Task description:
Go through the material and copy each line that includes "bold".

#### Input data

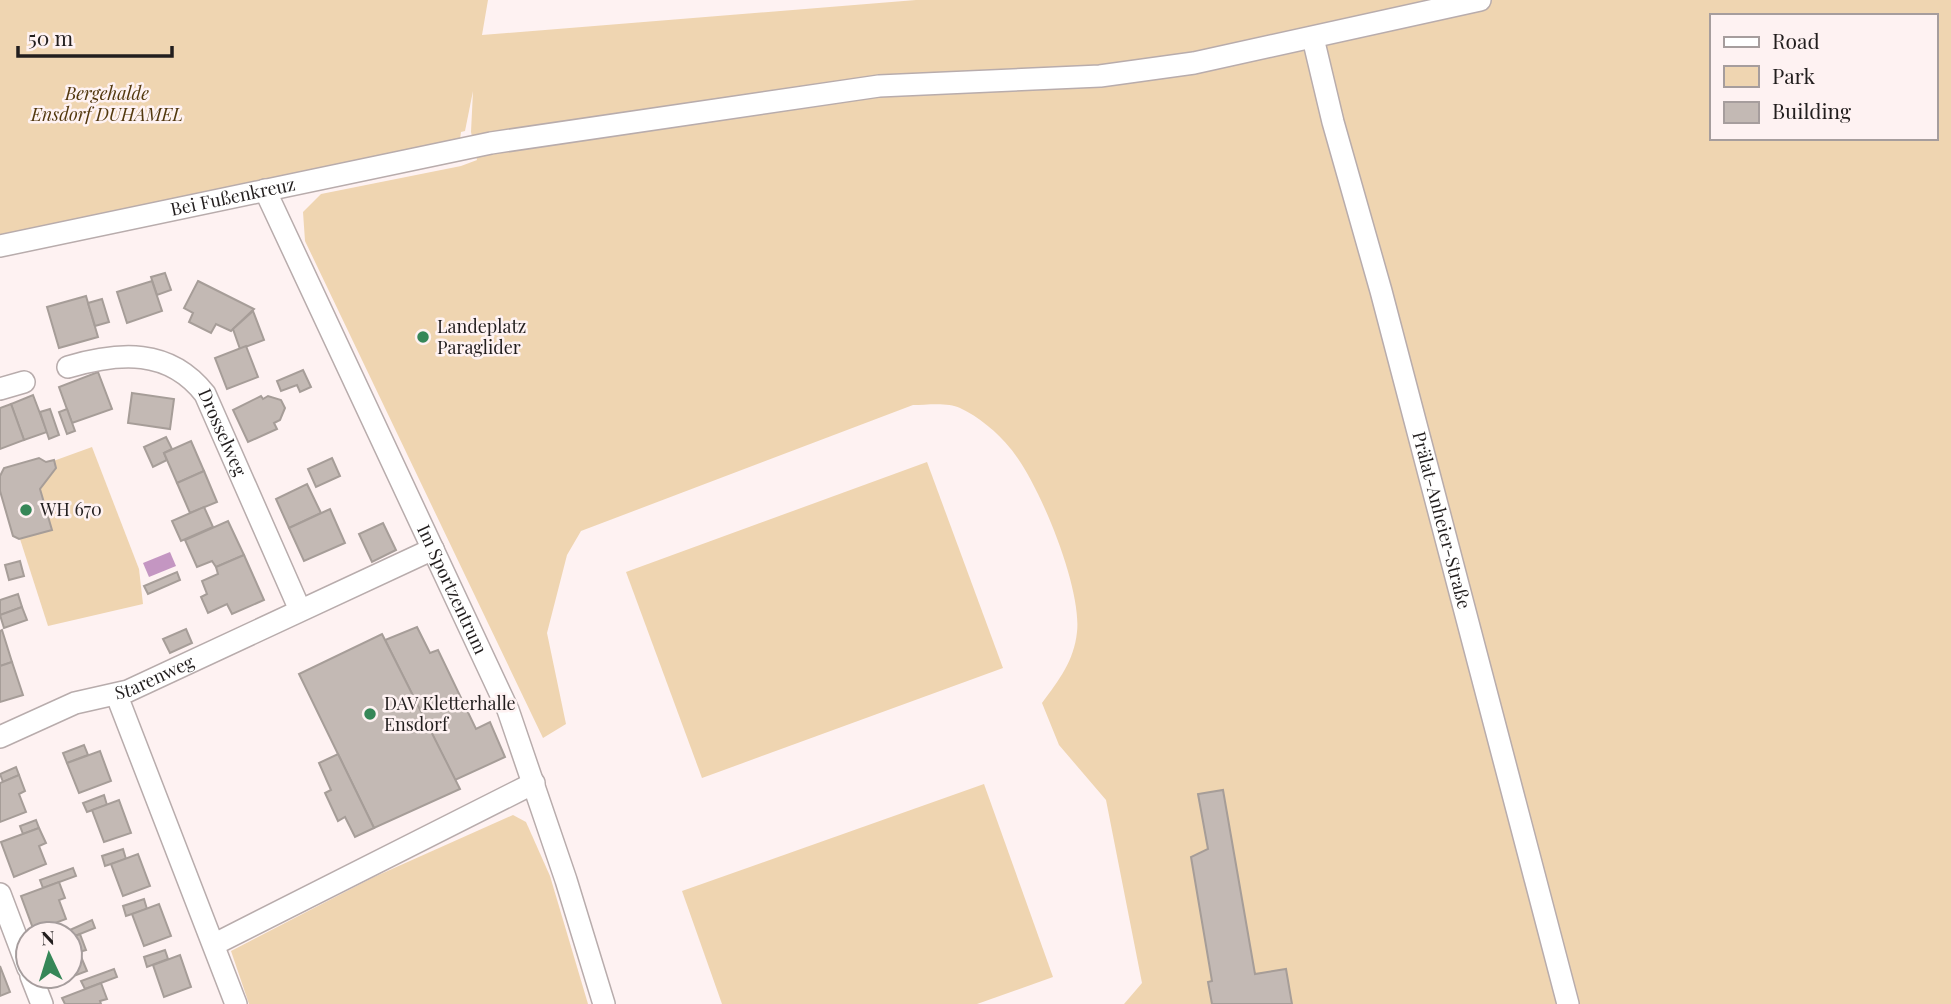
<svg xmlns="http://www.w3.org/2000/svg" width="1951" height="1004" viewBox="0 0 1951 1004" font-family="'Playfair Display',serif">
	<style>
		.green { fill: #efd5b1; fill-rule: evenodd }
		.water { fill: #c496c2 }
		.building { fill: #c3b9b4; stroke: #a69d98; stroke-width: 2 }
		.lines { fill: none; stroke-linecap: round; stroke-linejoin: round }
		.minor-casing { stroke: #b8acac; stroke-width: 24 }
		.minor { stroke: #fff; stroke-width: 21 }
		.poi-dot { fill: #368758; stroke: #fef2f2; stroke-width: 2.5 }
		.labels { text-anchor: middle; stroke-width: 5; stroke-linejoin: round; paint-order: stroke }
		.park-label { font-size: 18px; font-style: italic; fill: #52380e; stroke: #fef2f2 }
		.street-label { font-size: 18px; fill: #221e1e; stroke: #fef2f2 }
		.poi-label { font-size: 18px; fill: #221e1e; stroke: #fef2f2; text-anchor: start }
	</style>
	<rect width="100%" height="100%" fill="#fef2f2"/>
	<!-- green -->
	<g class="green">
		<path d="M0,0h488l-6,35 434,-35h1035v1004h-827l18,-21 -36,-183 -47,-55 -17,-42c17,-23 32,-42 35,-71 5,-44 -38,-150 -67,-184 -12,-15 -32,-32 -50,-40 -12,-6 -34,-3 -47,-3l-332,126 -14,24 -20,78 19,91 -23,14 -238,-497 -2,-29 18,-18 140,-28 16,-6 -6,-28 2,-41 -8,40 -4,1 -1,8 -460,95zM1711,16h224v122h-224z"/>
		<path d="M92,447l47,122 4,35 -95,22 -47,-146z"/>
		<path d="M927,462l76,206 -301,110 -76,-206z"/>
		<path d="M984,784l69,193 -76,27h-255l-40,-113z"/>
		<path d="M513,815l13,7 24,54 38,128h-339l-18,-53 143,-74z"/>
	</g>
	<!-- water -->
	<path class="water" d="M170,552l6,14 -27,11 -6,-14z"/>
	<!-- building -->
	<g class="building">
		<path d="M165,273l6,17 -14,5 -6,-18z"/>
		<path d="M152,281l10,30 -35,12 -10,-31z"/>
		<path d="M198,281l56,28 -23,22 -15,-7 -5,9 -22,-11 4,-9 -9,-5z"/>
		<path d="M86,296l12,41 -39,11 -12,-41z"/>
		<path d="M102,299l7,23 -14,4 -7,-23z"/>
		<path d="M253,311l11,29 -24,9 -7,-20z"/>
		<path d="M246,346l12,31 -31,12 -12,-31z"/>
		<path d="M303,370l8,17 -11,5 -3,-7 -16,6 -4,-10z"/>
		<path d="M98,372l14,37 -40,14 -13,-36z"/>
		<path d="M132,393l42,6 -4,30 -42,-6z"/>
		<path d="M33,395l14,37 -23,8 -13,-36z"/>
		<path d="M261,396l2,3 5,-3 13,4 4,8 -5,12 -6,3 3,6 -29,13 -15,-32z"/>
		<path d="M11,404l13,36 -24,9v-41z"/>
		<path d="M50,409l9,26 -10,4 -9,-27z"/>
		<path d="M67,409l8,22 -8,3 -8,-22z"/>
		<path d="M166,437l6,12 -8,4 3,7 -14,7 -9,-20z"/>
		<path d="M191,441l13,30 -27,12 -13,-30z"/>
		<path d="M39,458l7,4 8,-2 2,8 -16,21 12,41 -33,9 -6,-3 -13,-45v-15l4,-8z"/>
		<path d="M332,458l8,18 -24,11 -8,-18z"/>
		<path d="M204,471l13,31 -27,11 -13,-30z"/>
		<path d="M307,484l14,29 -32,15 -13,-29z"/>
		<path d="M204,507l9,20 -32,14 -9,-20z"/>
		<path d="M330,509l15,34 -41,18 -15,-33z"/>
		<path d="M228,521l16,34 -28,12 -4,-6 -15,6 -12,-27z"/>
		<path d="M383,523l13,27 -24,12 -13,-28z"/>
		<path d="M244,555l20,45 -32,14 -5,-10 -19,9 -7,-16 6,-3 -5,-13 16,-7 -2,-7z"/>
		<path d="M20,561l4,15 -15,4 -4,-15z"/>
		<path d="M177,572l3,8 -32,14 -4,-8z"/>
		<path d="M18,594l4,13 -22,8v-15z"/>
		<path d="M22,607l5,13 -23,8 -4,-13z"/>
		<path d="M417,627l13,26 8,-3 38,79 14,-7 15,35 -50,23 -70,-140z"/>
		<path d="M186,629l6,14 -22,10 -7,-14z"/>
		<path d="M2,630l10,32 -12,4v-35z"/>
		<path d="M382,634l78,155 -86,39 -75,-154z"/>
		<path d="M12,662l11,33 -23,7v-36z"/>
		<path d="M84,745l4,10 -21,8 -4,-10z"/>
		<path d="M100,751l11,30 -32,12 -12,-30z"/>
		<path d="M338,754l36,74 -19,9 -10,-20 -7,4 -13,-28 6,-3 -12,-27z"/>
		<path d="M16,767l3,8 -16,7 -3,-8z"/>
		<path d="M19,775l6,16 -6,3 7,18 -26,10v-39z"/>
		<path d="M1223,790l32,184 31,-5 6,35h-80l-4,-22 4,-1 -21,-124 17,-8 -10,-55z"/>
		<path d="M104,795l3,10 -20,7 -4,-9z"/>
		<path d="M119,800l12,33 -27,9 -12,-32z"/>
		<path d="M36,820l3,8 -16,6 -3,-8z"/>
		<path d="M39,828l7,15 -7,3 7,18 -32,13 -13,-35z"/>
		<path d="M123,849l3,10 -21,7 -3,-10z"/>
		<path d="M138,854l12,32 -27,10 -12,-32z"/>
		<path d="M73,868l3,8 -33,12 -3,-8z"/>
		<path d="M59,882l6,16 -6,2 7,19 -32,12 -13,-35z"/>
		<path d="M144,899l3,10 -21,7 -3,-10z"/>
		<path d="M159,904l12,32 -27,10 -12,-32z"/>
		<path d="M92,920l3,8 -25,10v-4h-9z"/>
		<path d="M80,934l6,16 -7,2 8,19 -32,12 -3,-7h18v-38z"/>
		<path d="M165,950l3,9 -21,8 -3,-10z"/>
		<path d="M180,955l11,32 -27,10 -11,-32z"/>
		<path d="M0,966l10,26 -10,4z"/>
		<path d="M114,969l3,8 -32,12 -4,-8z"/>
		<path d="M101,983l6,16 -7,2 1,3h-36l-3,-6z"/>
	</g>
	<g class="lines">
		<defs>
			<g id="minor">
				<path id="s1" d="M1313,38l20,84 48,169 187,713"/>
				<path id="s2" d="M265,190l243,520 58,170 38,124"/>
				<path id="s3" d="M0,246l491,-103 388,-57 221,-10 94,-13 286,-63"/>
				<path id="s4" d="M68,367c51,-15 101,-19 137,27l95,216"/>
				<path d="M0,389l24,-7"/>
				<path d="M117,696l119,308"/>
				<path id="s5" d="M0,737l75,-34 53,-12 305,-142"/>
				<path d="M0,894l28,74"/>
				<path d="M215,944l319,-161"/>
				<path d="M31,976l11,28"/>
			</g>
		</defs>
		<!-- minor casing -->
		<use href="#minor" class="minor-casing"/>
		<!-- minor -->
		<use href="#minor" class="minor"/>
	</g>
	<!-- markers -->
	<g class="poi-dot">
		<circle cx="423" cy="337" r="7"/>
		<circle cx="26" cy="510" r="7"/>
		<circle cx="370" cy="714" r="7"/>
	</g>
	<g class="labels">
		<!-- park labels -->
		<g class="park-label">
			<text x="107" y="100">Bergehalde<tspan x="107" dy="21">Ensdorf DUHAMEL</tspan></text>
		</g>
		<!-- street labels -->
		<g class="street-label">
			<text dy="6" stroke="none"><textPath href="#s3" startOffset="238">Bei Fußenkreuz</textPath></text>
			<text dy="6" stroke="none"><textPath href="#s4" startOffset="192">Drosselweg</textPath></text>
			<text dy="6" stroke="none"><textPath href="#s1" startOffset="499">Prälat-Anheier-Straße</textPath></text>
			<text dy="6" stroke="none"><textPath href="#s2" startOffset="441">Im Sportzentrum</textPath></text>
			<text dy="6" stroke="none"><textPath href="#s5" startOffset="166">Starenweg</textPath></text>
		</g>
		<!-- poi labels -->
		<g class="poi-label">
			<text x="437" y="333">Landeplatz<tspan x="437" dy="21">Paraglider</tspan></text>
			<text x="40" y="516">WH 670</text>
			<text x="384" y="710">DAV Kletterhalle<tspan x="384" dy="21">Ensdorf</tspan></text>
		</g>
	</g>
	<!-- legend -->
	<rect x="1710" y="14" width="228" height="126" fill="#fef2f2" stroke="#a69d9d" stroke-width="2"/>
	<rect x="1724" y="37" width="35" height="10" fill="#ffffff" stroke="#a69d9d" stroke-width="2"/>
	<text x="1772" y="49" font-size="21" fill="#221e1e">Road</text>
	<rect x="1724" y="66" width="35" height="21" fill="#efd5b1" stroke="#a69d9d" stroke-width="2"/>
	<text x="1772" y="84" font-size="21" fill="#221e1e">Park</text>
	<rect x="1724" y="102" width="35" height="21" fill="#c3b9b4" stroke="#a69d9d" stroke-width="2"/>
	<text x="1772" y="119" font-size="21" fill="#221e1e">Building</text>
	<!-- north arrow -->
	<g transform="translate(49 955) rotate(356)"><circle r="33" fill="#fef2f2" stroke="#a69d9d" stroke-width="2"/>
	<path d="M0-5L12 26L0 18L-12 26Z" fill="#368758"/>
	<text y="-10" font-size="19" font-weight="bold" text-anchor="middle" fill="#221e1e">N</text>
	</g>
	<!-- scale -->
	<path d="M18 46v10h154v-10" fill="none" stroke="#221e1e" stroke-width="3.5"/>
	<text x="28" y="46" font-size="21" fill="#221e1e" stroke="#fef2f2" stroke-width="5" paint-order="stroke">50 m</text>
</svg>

########
#### Input data

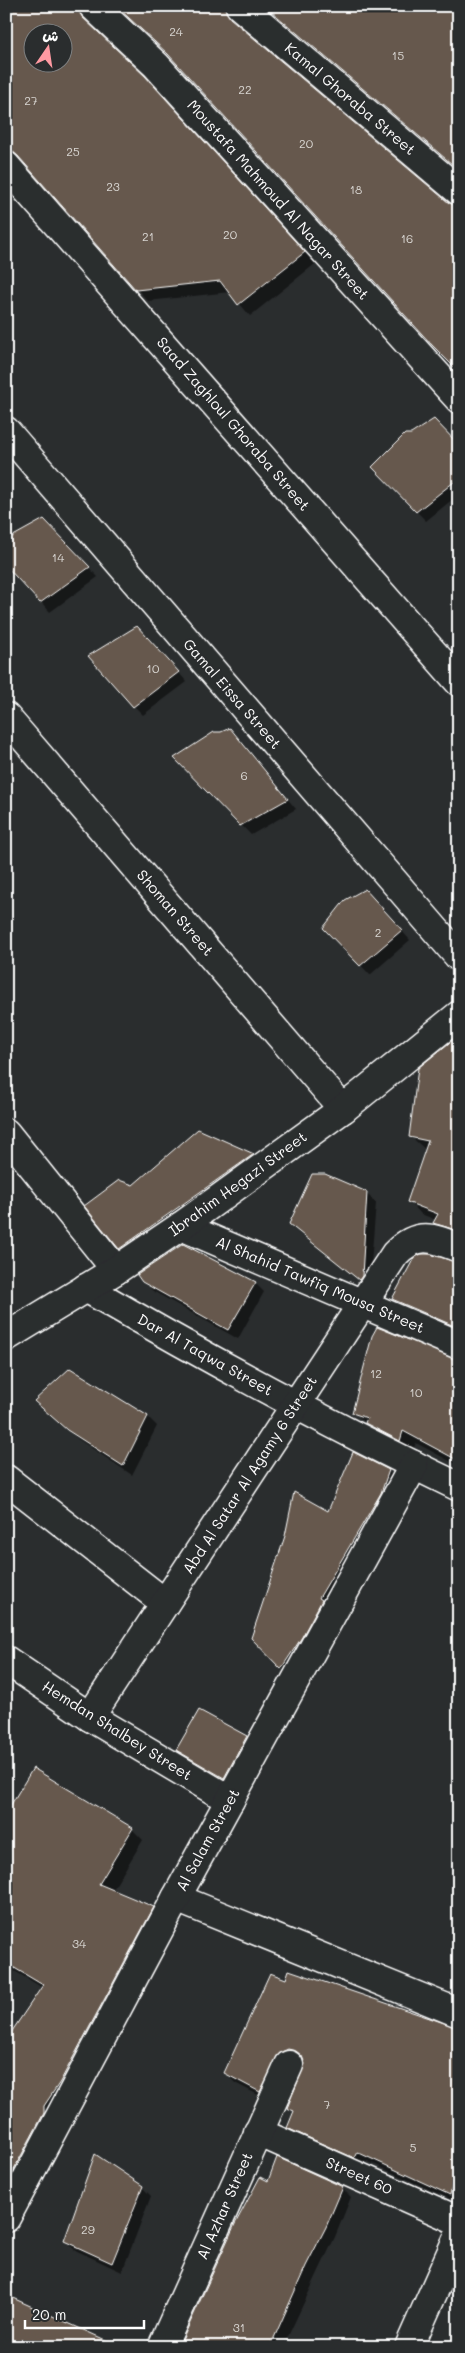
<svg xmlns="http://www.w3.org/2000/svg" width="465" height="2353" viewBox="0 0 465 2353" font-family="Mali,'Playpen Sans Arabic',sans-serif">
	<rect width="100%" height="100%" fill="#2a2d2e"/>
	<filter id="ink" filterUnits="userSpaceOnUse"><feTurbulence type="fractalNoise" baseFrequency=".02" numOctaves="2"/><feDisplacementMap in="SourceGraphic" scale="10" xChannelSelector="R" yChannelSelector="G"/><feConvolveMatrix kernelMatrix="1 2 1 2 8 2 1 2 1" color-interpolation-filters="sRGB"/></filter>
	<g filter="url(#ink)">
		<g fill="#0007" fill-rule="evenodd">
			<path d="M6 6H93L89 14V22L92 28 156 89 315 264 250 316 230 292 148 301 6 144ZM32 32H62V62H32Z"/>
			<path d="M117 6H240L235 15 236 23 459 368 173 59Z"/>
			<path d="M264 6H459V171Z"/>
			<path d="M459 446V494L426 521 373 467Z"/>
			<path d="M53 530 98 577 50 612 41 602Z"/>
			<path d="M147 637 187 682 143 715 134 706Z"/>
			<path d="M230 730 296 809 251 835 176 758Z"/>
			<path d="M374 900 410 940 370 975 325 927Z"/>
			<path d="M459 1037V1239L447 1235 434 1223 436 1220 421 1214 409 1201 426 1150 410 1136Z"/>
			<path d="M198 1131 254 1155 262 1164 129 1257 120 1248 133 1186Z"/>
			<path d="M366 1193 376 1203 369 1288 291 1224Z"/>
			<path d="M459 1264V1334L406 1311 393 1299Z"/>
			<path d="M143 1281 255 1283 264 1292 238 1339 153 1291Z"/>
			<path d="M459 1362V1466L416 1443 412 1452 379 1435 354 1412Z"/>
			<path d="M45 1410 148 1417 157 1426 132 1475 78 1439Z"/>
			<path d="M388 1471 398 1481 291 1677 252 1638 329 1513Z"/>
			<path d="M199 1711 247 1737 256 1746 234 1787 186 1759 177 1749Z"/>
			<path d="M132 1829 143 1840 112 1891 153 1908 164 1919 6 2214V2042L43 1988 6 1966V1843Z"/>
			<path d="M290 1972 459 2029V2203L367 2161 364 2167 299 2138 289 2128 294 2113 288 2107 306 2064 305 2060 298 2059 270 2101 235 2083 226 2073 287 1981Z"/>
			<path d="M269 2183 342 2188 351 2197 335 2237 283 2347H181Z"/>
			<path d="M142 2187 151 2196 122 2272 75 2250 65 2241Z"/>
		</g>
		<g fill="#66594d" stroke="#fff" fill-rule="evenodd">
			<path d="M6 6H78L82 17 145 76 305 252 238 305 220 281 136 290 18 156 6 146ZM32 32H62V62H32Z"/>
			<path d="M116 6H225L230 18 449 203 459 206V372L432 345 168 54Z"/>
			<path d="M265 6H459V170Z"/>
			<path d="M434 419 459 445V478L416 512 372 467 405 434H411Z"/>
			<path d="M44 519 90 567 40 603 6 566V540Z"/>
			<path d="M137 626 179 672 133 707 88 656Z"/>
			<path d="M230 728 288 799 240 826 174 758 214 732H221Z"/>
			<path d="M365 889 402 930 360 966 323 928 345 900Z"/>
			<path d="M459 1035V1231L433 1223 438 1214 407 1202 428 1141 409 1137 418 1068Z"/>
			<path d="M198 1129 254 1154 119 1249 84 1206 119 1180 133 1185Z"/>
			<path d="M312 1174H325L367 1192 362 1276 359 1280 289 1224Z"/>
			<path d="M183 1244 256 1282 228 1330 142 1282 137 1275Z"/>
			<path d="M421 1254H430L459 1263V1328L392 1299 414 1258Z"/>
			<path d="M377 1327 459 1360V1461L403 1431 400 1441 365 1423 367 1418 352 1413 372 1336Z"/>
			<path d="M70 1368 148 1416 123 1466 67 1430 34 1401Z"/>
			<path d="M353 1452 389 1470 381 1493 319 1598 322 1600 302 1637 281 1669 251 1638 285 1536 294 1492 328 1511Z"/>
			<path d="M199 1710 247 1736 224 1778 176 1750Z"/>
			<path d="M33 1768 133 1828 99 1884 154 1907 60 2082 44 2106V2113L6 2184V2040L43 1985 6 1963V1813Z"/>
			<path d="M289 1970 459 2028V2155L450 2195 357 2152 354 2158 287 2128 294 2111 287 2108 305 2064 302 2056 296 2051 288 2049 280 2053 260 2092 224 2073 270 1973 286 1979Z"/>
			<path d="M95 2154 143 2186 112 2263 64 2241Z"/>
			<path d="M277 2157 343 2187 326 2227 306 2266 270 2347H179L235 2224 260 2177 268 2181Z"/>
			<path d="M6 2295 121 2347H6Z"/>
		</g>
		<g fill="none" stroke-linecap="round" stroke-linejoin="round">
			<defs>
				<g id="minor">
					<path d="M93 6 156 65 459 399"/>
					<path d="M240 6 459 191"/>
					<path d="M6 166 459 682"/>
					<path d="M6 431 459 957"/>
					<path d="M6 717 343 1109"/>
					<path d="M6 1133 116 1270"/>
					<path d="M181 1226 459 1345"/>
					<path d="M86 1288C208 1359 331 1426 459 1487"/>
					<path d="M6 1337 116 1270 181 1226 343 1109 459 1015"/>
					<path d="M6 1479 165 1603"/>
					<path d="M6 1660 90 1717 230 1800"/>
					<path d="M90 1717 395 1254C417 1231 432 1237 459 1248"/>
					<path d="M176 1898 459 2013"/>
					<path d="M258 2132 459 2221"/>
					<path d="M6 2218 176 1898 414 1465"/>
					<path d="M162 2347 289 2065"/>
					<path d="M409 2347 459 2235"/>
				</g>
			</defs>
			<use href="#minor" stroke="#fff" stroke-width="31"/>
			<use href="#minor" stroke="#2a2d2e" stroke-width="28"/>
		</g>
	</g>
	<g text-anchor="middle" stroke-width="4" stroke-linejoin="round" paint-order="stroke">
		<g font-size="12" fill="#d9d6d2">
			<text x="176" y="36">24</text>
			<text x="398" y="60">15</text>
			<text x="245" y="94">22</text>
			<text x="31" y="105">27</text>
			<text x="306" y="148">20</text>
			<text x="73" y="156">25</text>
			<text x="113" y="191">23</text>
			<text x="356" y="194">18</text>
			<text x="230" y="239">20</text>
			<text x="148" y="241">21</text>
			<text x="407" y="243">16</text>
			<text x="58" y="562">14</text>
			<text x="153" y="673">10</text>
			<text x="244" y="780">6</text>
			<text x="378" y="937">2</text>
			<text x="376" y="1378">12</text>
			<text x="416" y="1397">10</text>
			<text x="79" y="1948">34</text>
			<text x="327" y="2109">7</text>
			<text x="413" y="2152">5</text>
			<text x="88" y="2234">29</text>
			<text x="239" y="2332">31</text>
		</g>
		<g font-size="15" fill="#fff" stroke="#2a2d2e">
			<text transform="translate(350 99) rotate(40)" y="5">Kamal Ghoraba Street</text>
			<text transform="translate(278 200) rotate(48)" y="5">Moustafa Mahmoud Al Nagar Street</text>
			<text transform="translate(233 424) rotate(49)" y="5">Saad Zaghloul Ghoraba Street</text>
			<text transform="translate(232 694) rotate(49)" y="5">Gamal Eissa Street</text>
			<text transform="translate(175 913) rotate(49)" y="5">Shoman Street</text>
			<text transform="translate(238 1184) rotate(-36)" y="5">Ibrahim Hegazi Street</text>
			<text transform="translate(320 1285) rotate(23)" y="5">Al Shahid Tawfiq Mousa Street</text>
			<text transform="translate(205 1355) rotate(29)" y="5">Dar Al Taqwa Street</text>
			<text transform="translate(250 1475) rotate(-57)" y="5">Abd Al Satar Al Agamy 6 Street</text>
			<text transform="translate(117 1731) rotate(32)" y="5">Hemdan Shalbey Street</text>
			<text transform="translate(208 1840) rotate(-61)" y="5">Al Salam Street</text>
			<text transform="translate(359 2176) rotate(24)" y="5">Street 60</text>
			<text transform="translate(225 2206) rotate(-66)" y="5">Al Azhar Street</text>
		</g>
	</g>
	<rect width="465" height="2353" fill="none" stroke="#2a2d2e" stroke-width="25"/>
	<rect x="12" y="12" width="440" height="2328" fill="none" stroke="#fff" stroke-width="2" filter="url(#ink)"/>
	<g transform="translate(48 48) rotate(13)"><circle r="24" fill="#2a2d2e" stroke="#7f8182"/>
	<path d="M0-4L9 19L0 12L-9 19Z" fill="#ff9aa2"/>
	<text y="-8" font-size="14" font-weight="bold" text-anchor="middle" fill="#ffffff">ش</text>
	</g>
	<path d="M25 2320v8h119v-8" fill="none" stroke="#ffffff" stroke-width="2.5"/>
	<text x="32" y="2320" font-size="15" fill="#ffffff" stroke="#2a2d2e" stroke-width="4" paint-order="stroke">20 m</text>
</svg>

########

Answer space:
	<text y="-10" font-size="19" font-weight="bold" text-anchor="middle" fill="#221e1e">N</text>
	<text y="-8" font-size="14" font-weight="bold" text-anchor="middle" fill="#ffffff">ش</text>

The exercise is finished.